From the late 19th-mid 20th Century, Jim Crow laws did not only impact life for black Americans in the South, but throughout the nation. One manifestation of these laws that continues to negatively impact black communities and black wealth was a practice called “redlining”. Simply put, redlining was a control measure which shut black neighborhoods out of participating in the larger housing economy. In the 1930s as part of the New Deal, a government program called the Home Owners Loan Program, (HOLC) was charged with directing investment into communities to rescue homeowners as a means of stopping the bleeding caused by the Great Depression. The program color-coded cities according to risk, with red areas deemed unsuitable for investment. The red areas where bleeding was of no consequence were majority black neighborhoods. Home owners in redlined areas were unable to access resources to maintain or improve their property or build generational wealth through home equity like white neighborhoods where mortgages and equity loans were available. These neighborhoods later became targets for urban renewal projects in the 1960-70s which further served to fracture black neighborhoods and which today underpins gentrification.
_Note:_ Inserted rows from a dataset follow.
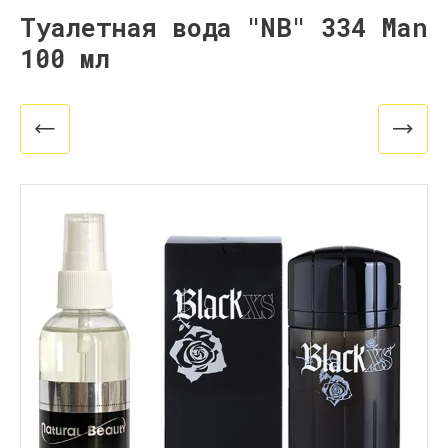
Туалетная вода "NB" 334 Man
100 мл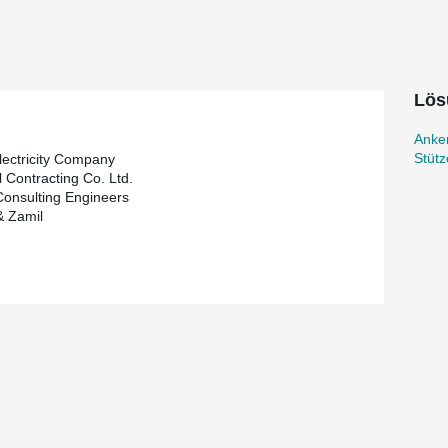
Lös
Anke
Stüt
lectricity Company
l Contracting Co. Ltd.
onsulting Engineers
& Zamil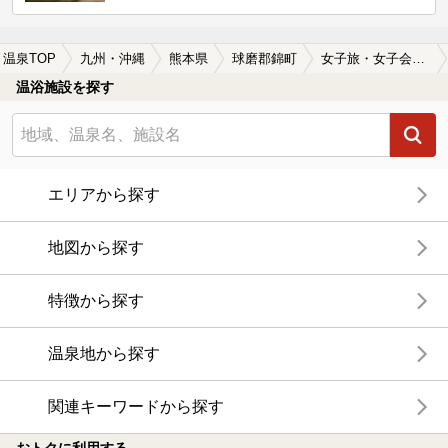
温泉TOP
九州・沖縄
熊本県
球磨郡錦町
女子旅・女子会におすすめの球磨郡錦町の温泉、日帰り温泉、スーパー銭湯おすすめ
温浴施設を探す
エリアから探す
地図から探す
特徴から探す
温泉地から探す
関連キーワードから探す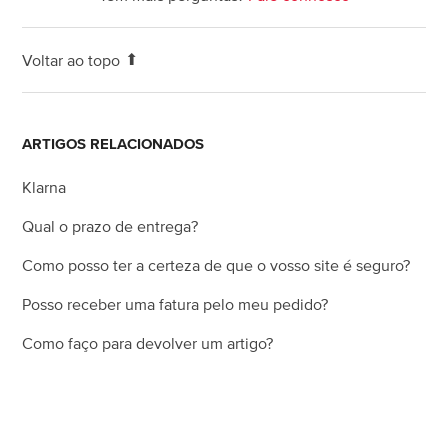
Voltar ao topo
ARTIGOS RELACIONADOS
Klarna
Qual o prazo de entrega?
Como posso ter a certeza de que o vosso site é seguro?
Posso receber uma fatura pelo meu pedido?
Como faço para devolver um artigo?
The American Dream consists of two paintings. One overlays a HOLC map of Asheville from the 1930s onto a distressed red, white and blue surface. The redlined areas have been removed and disconnected from the larger community revealing the fractures and fissures underneath. The second painting places into a sea of white the puzzle pieces denoting the redlined neighborhoods. These areas were cut out of the opportunities available to the yellow, blue and green areas yet still expected to thrive and function, then targeted for re-development, providing a win-win for financial interests who risked nothing to bolster these homeowners then profited from their displacement.